We frequently receive incisional biopsies (e.g. wedge, Tru-cut or punch biopsies) of enlarged lymph nodes. Unfortunately these can be unsatisfactory for multiple reasons and excisional samples (i.e. removal of the entire node) are preferred.

The main issues with incisional biopsies relate to sample distortion. Since lymphocytes are fragile and lymph nodes have a delicate supporting stroma, incisional biopsies (Tru-cut in particular) are often distorted by crushing or tearing artefact during the biopsy procedure and post-collection handling, leading to fragmentary sections with vague or unrecognisable cellular features (Figure 1).  These artefacts make it very difficult to be sure whether the cells present are normal residents, neoplastic or inflammatory, or even what they are.

Figure 1 – A fragmentary and haemorrhagic lymph node biopsy.

Furthermore, incisional biopsies may not be representative of the problem. Lymph nodes have a complicated architecture (see Figure 2) and the composition and volume of different areas of the node also changes with chronicity if they are hyperplastic or reactive nodes. This can make it difficult to rule lymphoma in or out if the biopsy is small or fragmentary, since it becomes difficult to know how representative it is.

Figure 2 – A normal lymph node with follicles (green arrow), cortex (red arrow) and sinus (blue arrow).
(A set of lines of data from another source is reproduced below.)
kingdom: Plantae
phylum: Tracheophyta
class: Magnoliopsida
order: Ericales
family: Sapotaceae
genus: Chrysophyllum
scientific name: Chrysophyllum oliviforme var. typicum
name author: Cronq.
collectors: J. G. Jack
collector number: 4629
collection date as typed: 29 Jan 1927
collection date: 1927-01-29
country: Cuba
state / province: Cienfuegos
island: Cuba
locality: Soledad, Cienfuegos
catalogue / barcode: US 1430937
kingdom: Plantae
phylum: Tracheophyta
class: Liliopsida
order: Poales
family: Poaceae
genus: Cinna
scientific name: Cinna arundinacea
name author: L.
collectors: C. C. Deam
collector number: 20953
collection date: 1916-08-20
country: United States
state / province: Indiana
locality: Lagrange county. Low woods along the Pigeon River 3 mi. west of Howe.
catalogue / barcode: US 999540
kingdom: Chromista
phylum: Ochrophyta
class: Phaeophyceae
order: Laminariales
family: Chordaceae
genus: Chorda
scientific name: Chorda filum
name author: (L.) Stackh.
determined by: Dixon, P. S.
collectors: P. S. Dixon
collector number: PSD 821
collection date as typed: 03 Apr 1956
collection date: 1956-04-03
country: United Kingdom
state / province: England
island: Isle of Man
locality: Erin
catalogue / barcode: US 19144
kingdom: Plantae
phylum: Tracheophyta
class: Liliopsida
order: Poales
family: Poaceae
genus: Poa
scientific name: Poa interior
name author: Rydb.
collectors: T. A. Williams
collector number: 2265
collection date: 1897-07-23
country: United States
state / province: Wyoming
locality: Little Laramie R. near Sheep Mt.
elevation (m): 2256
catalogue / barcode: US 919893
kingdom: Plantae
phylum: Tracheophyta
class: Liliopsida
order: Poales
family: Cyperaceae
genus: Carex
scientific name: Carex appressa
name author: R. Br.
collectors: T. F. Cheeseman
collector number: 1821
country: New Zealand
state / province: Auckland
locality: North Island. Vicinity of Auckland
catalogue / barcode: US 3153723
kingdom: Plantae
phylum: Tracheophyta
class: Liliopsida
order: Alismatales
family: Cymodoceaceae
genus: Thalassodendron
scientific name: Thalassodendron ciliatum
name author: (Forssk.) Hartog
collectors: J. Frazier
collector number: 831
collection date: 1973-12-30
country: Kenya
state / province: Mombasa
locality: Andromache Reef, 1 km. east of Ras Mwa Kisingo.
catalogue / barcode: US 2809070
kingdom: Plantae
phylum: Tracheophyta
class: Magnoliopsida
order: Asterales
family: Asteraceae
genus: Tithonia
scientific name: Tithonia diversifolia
Some metastatic neoplasms (e.g. mast cell tumours or mammary carcinomas) may only occupy some areas of the node (Figure 3, arrow), and may be missed with small biopsies. We see samples in which reactive changes (especially necrosis) dominate the node and may be all that is represented in small samples. We also see samples of supposed lymph node that turn out to actually consist of salivary gland, adipose tissue or muscle; an excisional biopsy would help avoid mistaken identification of the node.

Figure 3 – A lymph node with small foci of metastatic malignant epithelial cells (blue arrow).

Finally, small biopsies can compromise follow up testing (e.g. special stains, immunohistochemistry, clonality) or recuts for second opinions/better sections with less artefact, since it is possible to exhaust the available tissue, and artefacts may affect the quality of follow up tests.